Danes Mounts Stage After Terminator 3

TORONTO--When she was approached to star in Stage Beauty, Claire Danes was nervous about her lack of real-life stage experience. "I really haven't done any theatre and I was embarrassed by being in this company," Danes says.

In town to promote Stage Beauty's Canadian premiere at the Toronto film fest in September, Danes explains that not only was she surrounded by experienced theatre actors, but director Richard Eyre (former head of Britain's National Theatre) also took a very theatrical approach to making the film.

"We rehearsed for weeks, which is absolutely anomalous in moviemaking. You usually get about three days and spend most of the rehearsal time drinking coffee and avoiding learning any of the lines because you don't want to spoil the spontaneity," Danes explains.

Stage Beauty, which opens in Vancouver next Friday (October 22), tells the story of two actors. Ned Kynaston (Billy Crudup) is the last English leading man to star as one of Shakespeare's leading ladies; Maria Hughes (Danes), his dresser, admirer, and eventual rival, becomes the first woman allowed to appear on the British stage.

Adapted by Jeffrey Hatcher from his play, the film also features Tom Wilkinson as a theatre manager and resident Othello, Hugh Bonneville as Samuel Pepys, and Rupert Everett as the capricious scene stealer, King Charles II.

Despite her lack of theatre background, Danes had no trouble relating to the material. "It's a love letter to acting, and that's something I have spent my life thinking really seriously about," she says.

She became a TV star at 15 when she was cast as the lead in My So Called Life, a short-lived but critically loved teen-angst series that catapulted her to the top of teen Hollywood's it list. She made more than a dozen movies over the next six years, ranging from action flicks like The Mod Squad to Romeo + Juliet, opposite Leonardo DiCaprio. Then, in 1998, Danes quit Hollywood and enrolled at Yale.

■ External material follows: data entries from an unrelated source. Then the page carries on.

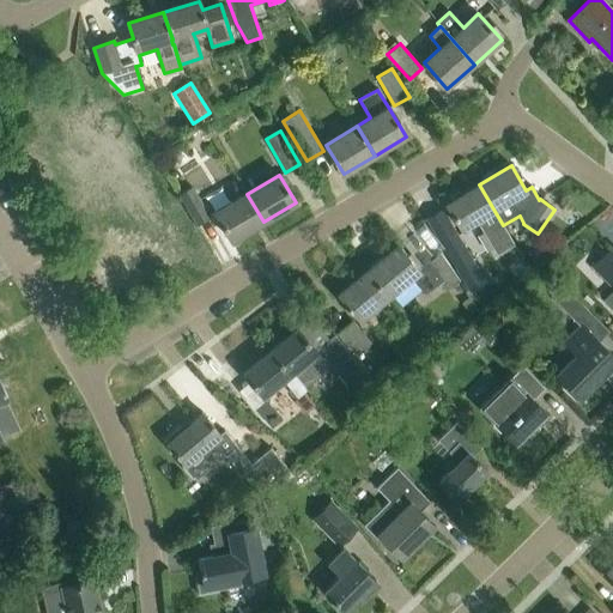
[(463,232),(481,222),(495,242),(508,234),(503,225),(479,184),(461,195),(457,193),(449,196),(450,201),(445,204),(463,232)]
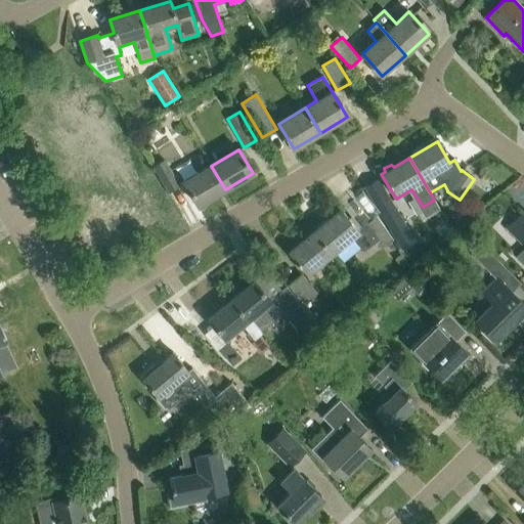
[(165,159),(153,166),(168,192),(180,185),(165,159)]
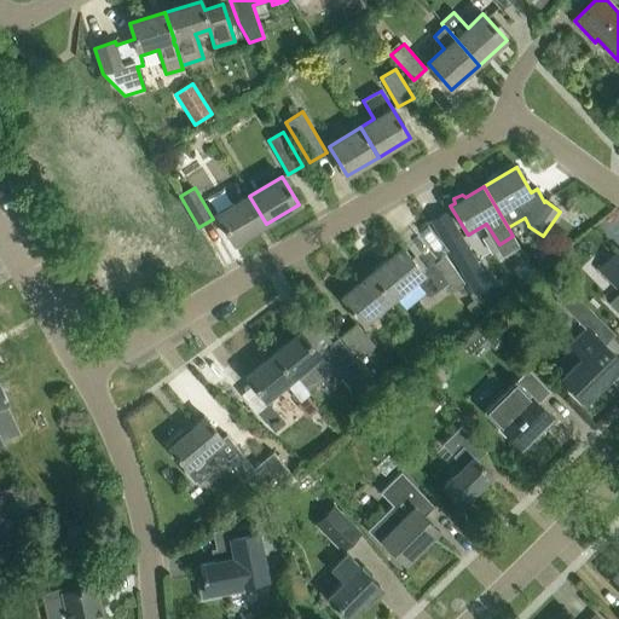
[(233,243),(266,224),(249,196),(217,215),(233,243)]
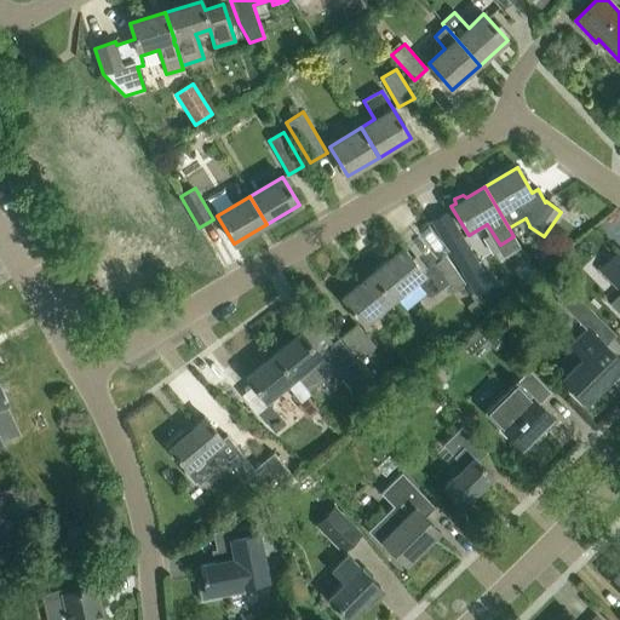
[(570,228),(561,236),(568,245),(578,236),(570,228)]
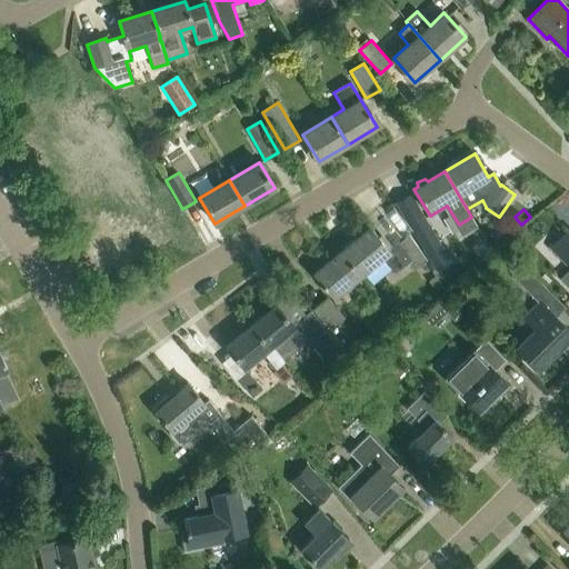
[(451,261),(421,212),(406,221),(436,270),(451,261)]
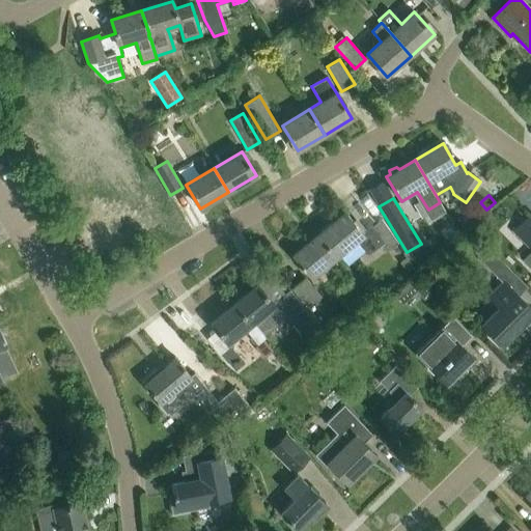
[(336,258),(356,241),(367,255),(381,246),(385,253),(397,244),(380,221),(368,229),(364,233),(354,221),(352,223),(343,213),(316,234),(336,258)]
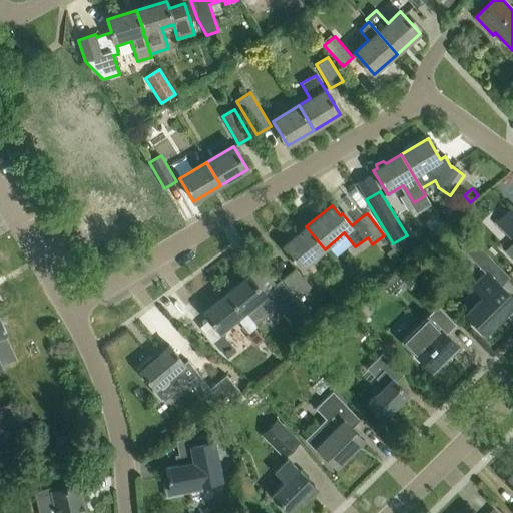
[(512,242),(512,205),(494,223),(512,242)]
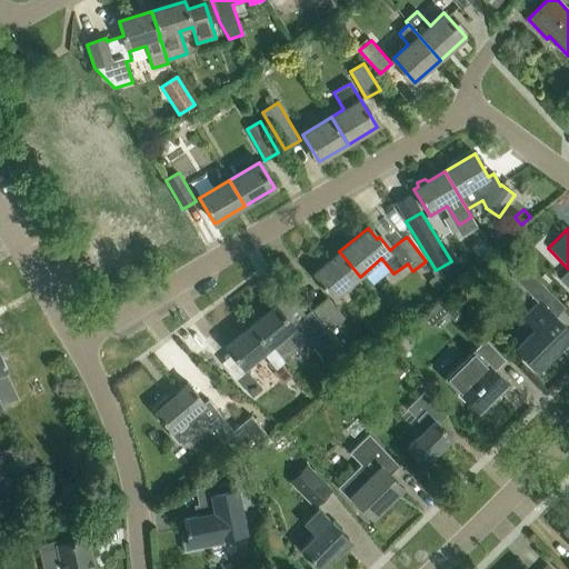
[(333,299),(360,277),(339,251),(313,273),(333,299)]
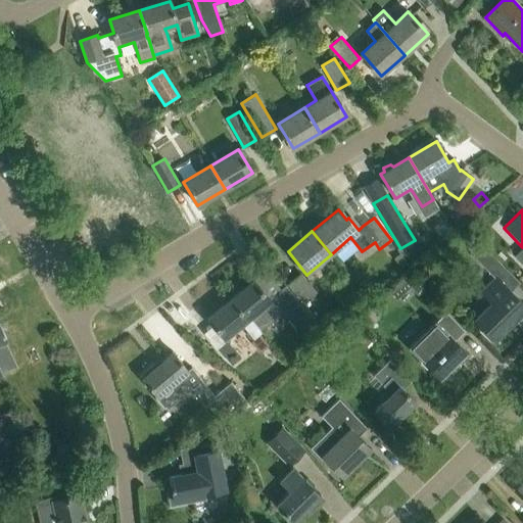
[(483,245),(472,257),(493,279),(495,276),(505,268),(483,245)]
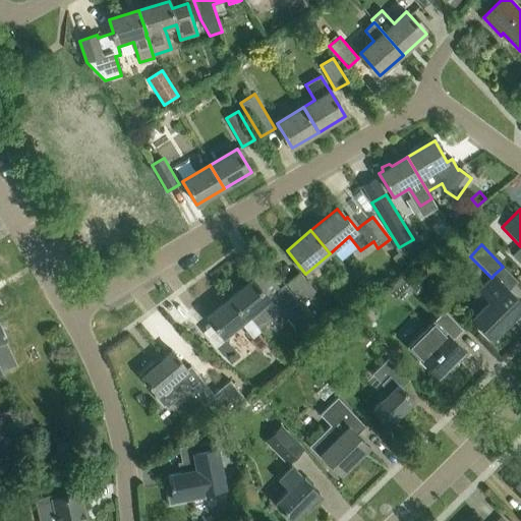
[(315,291),(299,272),(286,283),(302,302),(315,291)]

So what was university like? "It was great to just worry about my homework and, like, stay up till 4 playing dumb video games, drinking too much beer on Friday night, and all that." Then she catches herself, realizes it sounds like she majored in partying, and continues. "Also, Yale's a wonderful institution and the professors were, you know, so inspiring.

"I tried to estrange myself as much as possible from anything even remotely related to acting. I was tired of it. I didn't want to hear about it. I didn't want to talk about it. And now, of course, it's all I want to hear about it and talk about it."

Since dropping out of Yale, Danes has gone back to juggling arty fare like The Hours with popcorn flicks like Terminator 3. "It really depends on what opportunities are available. And when I did Terminator I'd just done The Hours and Igby Goes Down and a movie in Denmark that was really very artistic and progressive and idiosyncratic, and I just wanted to blow some shit up already," Danes says.

Unlike her character in Stage Beauty, Danes never had a specific teacher define her work. "I've had a few mentors. I've been very lucky to work with some really powerful, gifted women--like Susan Sarandon, Jodie Foster, and Meryl Streep--and they've all made a pretty valuable impact on me personally and professionally. But I learn experientially and through osmosis--we're all responsible for cultivating our own sensibilities and techniques--so I'm just making it up as I go along."